By Tally Meyers
Copy Editor
In a college town with only a few large corporate stores and a slew of over- priced boutiques, expressing individuality at a low price is almost unheard of.
For San Luis Obispo, the Central Coast attracts students from all over the country, all with varying lifestyles and tastes. But living in a town with few shopping options and high prices does not have to cramp your style.
Social media do-it-yourself forums, such as Pinterest, encourage sharing ideas and finding inspiration to create something out of the ordinary, whether it be food or fashion. Users can discover how to make store-quality goods for a low cost.
“I don’t necessarily use the sites to find things in order to save money. It’s more like, I see something that plants an idea in my head and then I snowball off of that,” said Cuesta art major Sienna Berrner, and a self-proclaimed do-it-yourself advocate. Berrner has been inspired to make geometric string art that covers her kitchen walls and front porch. She has also homemade bleach-pen leggings for six of her closest friends costing roughly $30 total and a pair of high-waisted shorts she bought at Goodwill for under $10.
“I think paying $50 for ‘vintage’ shorts is absurd,” Berrner said. “But most of the other things I craft are more for the purpose of having beautiful, intriguing, unique things that surround me and my friends.”
The outlets for creativity and encouragement to be crafty are heavily directed at the female market. For males who do not classify themselves as “crafty,” coming up with ways to save money and stand out can be more of a stretch, but not impossible. Adam Wiesner, a third semester molecular biology major, and Teddy Masters, majoring in psychology, have similar ways to reuse what they already have to save a buck.

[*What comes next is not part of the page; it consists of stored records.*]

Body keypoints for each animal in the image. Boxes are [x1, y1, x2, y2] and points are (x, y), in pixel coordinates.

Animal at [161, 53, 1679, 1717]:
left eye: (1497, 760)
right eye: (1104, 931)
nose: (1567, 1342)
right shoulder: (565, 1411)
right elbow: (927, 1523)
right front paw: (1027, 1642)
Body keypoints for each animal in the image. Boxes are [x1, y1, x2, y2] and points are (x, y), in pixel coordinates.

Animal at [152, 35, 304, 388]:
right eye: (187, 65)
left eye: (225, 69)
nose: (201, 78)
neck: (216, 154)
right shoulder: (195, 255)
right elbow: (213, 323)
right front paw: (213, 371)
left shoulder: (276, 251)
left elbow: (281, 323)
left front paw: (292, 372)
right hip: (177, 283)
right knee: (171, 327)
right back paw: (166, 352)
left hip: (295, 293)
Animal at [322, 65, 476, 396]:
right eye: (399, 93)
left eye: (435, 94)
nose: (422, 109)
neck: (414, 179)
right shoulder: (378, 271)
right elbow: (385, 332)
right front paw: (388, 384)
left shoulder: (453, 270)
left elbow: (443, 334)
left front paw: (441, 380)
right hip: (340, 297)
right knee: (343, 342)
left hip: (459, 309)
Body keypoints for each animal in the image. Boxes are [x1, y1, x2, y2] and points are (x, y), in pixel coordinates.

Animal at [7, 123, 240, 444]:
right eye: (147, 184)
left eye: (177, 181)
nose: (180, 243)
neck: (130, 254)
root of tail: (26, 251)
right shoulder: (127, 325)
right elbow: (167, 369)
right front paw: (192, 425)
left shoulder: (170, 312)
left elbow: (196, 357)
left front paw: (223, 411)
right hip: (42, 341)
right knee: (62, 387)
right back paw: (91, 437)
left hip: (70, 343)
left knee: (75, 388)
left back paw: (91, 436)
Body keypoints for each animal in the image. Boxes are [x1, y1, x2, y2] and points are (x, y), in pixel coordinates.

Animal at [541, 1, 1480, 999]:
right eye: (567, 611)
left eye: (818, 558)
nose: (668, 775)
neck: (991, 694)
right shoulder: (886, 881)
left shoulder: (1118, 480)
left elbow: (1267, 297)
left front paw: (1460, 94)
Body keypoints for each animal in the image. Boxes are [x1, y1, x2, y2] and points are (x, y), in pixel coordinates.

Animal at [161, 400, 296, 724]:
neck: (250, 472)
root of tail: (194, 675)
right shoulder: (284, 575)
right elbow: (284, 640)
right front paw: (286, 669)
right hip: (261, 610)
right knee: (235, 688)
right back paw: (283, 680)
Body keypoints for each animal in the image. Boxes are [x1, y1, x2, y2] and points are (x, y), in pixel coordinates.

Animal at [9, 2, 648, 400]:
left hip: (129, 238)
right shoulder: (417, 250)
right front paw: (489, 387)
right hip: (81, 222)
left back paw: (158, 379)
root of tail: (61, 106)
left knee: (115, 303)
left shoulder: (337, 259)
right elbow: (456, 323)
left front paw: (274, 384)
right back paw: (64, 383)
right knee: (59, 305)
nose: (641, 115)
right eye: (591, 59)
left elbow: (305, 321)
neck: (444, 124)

“I can cut my own bitchin’ running tank tops,” said Wiesner, who finished the SLO Marathon in just four hours in early April. He cuts his running tops from old work shirts or tattered favorites that have begun to wear down. Masters also shreds his own threads, cutting his old jeans into cut-off shorts during the summertime, and finds being resourceful an easy task.
“I pimped my bike into a grocery mobile. It was super sick,” Masters said about his homemade bike basket, recycled from an old fruit crate tied to his handlebars. He also made his Halloween costume, inspired by his favorite artist SBTRKT (pronounced sub-tract), with cardboard, construction paper and twine he purchased at Berverly’s for about $10.
Feeling confident and being original does not have to be dictated by whether there is a three-story mall within a five-mile radius. Berrner highly encourages taking rare thrift shop finds and re-purposing them to make something one-of- a-kind with the luxury of knowing where they came from.
“When you discover that you can make something completely awesome and original out of something that wasn’t much of any- thing before, you get such a feeling of accomplishment and pride,” Berrner said. “You have something that is 100 percent you, something that wasn’t made by someone in China or Indonesia.”